*** Opening of Exercise inputs ***

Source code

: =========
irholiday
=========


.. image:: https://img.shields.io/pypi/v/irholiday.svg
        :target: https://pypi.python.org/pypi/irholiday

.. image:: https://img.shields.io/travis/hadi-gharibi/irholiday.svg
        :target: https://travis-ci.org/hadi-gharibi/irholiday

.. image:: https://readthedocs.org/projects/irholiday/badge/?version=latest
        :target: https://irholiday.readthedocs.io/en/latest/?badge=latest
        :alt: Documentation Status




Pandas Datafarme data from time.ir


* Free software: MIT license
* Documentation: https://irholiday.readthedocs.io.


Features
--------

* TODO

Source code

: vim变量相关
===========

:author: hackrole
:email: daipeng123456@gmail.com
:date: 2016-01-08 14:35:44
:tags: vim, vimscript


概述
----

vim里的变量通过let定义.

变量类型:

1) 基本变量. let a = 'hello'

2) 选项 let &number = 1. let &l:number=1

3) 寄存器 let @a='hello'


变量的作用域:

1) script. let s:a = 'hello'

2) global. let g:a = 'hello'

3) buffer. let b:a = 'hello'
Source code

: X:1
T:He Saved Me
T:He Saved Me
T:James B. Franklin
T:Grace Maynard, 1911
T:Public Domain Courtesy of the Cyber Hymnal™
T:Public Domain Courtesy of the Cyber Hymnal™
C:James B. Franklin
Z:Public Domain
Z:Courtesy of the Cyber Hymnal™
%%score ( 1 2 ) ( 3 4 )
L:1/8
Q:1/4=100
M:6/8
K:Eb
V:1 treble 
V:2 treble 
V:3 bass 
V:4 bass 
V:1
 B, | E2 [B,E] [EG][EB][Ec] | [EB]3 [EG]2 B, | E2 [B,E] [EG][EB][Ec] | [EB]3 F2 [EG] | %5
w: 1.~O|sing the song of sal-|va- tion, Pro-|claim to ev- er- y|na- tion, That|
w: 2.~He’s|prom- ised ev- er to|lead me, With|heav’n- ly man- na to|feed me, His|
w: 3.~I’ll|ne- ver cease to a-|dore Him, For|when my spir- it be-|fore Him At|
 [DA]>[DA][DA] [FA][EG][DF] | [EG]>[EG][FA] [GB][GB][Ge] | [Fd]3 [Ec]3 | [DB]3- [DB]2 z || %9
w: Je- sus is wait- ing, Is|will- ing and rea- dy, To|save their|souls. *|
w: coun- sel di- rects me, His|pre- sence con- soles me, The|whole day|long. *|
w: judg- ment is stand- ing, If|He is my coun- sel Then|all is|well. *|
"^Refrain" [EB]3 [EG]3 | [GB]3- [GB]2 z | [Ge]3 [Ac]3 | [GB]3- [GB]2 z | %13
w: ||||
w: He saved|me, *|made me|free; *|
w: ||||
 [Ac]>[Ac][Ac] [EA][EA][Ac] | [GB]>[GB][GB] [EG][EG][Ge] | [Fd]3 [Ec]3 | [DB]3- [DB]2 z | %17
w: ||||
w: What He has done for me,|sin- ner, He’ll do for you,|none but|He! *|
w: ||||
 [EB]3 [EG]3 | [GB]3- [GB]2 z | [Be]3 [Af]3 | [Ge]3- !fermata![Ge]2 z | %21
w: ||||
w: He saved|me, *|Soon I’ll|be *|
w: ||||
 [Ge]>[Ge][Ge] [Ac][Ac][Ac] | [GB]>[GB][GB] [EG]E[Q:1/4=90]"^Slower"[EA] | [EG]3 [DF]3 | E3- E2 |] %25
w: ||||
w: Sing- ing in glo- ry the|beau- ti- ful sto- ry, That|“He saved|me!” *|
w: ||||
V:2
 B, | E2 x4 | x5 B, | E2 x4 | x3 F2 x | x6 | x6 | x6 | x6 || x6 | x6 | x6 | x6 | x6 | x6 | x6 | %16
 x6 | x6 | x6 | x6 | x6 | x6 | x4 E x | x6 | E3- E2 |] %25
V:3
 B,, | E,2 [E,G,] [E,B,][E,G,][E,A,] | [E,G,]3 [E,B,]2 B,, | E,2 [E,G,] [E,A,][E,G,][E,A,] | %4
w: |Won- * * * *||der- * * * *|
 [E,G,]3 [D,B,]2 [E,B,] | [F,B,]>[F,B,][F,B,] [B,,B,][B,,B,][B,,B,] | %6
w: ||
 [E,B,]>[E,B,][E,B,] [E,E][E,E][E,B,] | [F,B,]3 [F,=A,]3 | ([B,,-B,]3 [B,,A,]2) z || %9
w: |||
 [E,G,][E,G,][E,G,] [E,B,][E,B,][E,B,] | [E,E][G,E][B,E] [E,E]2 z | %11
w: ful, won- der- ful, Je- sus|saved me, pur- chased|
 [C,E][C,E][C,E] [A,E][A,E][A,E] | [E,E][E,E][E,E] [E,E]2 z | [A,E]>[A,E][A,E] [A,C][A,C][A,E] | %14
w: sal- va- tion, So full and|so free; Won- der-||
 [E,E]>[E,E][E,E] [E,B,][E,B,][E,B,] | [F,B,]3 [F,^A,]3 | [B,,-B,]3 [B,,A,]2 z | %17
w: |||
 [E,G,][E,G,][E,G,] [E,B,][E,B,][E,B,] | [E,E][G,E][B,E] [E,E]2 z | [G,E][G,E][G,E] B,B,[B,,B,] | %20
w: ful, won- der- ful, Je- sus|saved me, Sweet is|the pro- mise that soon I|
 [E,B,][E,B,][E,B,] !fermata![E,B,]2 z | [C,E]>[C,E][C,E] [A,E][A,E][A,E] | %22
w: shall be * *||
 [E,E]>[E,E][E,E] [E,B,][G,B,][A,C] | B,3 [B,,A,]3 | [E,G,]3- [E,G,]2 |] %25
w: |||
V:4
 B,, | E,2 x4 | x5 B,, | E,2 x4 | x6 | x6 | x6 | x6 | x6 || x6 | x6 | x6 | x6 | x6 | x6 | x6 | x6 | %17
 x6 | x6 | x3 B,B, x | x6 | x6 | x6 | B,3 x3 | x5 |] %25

*** Close of Exercise inputs ***

Instructions to follow —
Give back the complete data exactly as supplied.

Exercise answer —
Source code

: =========
irholiday
=========


.. image:: https://img.shields.io/pypi/v/irholiday.svg
        :target: https://pypi.python.org/pypi/irholiday

.. image:: https://img.shields.io/travis/hadi-gharibi/irholiday.svg
        :target: https://travis-ci.org/hadi-gharibi/irholiday

.. image:: https://readthedocs.org/projects/irholiday/badge/?version=latest
        :target: https://irholiday.readthedocs.io/en/latest/?badge=latest
        :alt: Documentation Status




Pandas Datafarme data from time.ir


* Free software: MIT license
* Documentation: https://irholiday.readthedocs.io.


Features
--------

* TODO

Source code

: vim变量相关
===========

:author: hackrole
:email: daipeng123456@gmail.com
:date: 2016-01-08 14:35:44
:tags: vim, vimscript


概述
----

vim里的变量通过let定义.

变量类型:

1) 基本变量. let a = 'hello'

2) 选项 let &number = 1. let &l:number=1

3) 寄存器 let @a='hello'


变量的作用域:

1) script. let s:a = 'hello'

2) global. let g:a = 'hello'

3) buffer. let b:a = 'hello'
Source code

: X:1
T:He Saved Me
T:He Saved Me
T:James B. Franklin
T:Grace Maynard, 1911
T:Public Domain Courtesy of the Cyber Hymnal™
T:Public Domain Courtesy of the Cyber Hymnal™
C:James B. Franklin
Z:Public Domain
Z:Courtesy of the Cyber Hymnal™
%%score ( 1 2 ) ( 3 4 )
L:1/8
Q:1/4=100
M:6/8
K:Eb
V:1 treble 
V:2 treble 
V:3 bass 
V:4 bass 
V:1
 B, | E2 [B,E] [EG][EB][Ec] | [EB]3 [EG]2 B, | E2 [B,E] [EG][EB][Ec] | [EB]3 F2 [EG] | %5
w: 1.~O|sing the song of sal-|va- tion, Pro-|claim to ev- er- y|na- tion, That|
w: 2.~He’s|prom- ised ev- er to|lead me, With|heav’n- ly man- na to|feed me, His|
w: 3.~I’ll|ne- ver cease to a-|dore Him, For|when my spir- it be-|fore Him At|
 [DA]>[DA][DA] [FA][EG][DF] | [EG]>[EG][FA] [GB][GB][Ge] | [Fd]3 [Ec]3 | [DB]3- [DB]2 z || %9
w: Je- sus is wait- ing, Is|will- ing and rea- dy, To|save their|souls. *|
w: coun- sel di- rects me, His|pre- sence con- soles me, The|whole day|long. *|
w: judg- ment is stand- ing, If|He is my coun- sel Then|all is|well. *|
"^Refrain" [EB]3 [EG]3 | [GB]3- [GB]2 z | [Ge]3 [Ac]3 | [GB]3- [GB]2 z | %13
w: ||||
w: He saved|me, *|made me|free; *|
w: ||||
 [Ac]>[Ac][Ac] [EA][EA][Ac] | [GB]>[GB][GB] [EG][EG][Ge] | [Fd]3 [Ec]3 | [DB]3- [DB]2 z | %17
w: ||||
w: What He has done for me,|sin- ner, He’ll do for you,|none but|He! *|
w: ||||
 [EB]3 [EG]3 | [GB]3- [GB]2 z | [Be]3 [Af]3 | [Ge]3- !fermata![Ge]2 z | %21
w: ||||
w: He saved|me, *|Soon I’ll|be *|
w: ||||
 [Ge]>[Ge][Ge] [Ac][Ac][Ac] | [GB]>[GB][GB] [EG]E[Q:1/4=90]"^Slower"[EA] | [EG]3 [DF]3 | E3- E2 |] %25
w: ||||
w: Sing- ing in glo- ry the|beau- ti- ful sto- ry, That|“He saved|me!” *|
w: ||||
V:2
 B, | E2 x4 | x5 B, | E2 x4 | x3 F2 x | x6 | x6 | x6 | x6 || x6 | x6 | x6 | x6 | x6 | x6 | x6 | %16
 x6 | x6 | x6 | x6 | x6 | x6 | x4 E x | x6 | E3- E2 |] %25
V:3
 B,, | E,2 [E,G,] [E,B,][E,G,][E,A,] | [E,G,]3 [E,B,]2 B,, | E,2 [E,G,] [E,A,][E,G,][E,A,] | %4
w: |Won- * * * *||der- * * * *|
 [E,G,]3 [D,B,]2 [E,B,] | [F,B,]>[F,B,][F,B,] [B,,B,][B,,B,][B,,B,] | %6
w: ||
 [E,B,]>[E,B,][E,B,] [E,E][E,E][E,B,] | [F,B,]3 [F,=A,]3 | ([B,,-B,]3 [B,,A,]2) z || %9
w: |||
 [E,G,][E,G,][E,G,] [E,B,][E,B,][E,B,] | [E,E][G,E][B,E] [E,E]2 z | %11
w: ful, won- der- ful, Je- sus|saved me, pur- chased|
 [C,E][C,E][C,E] [A,E][A,E][A,E] | [E,E][E,E][E,E] [E,E]2 z | [A,E]>[A,E][A,E] [A,C][A,C][A,E] | %14
w: sal- va- tion, So full and|so free; Won- der-||
 [E,E]>[E,E][E,E] [E,B,][E,B,][E,B,] | [F,B,]3 [F,^A,]3 | [B,,-B,]3 [B,,A,]2 z | %17
w: |||
 [E,G,][E,G,][E,G,] [E,B,][E,B,][E,B,] | [E,E][G,E][B,E] [E,E]2 z | [G,E][G,E][G,E] B,B,[B,,B,] | %20
w: ful, won- der- ful, Je- sus|saved me, Sweet is|the pro- mise that soon I|
 [E,B,][E,B,][E,B,] !fermata![E,B,]2 z | [C,E]>[C,E][C,E] [A,E][A,E][A,E] | %22
w: shall be * *||
 [E,E]>[E,E][E,E] [E,B,][G,B,][A,C] | B,3 [B,,A,]3 | [E,G,]3- [E,G,]2 |] %25
w: |||
V:4
 B,, | E,2 x4 | x5 B,, | E,2 x4 | x6 | x6 | x6 | x6 | x6 || x6 | x6 | x6 | x6 | x6 | x6 | x6 | x6 | %17
 x6 | x6 | x3 B,B, x | x6 | x6 | x6 | B,3 x3 | x5 |] %25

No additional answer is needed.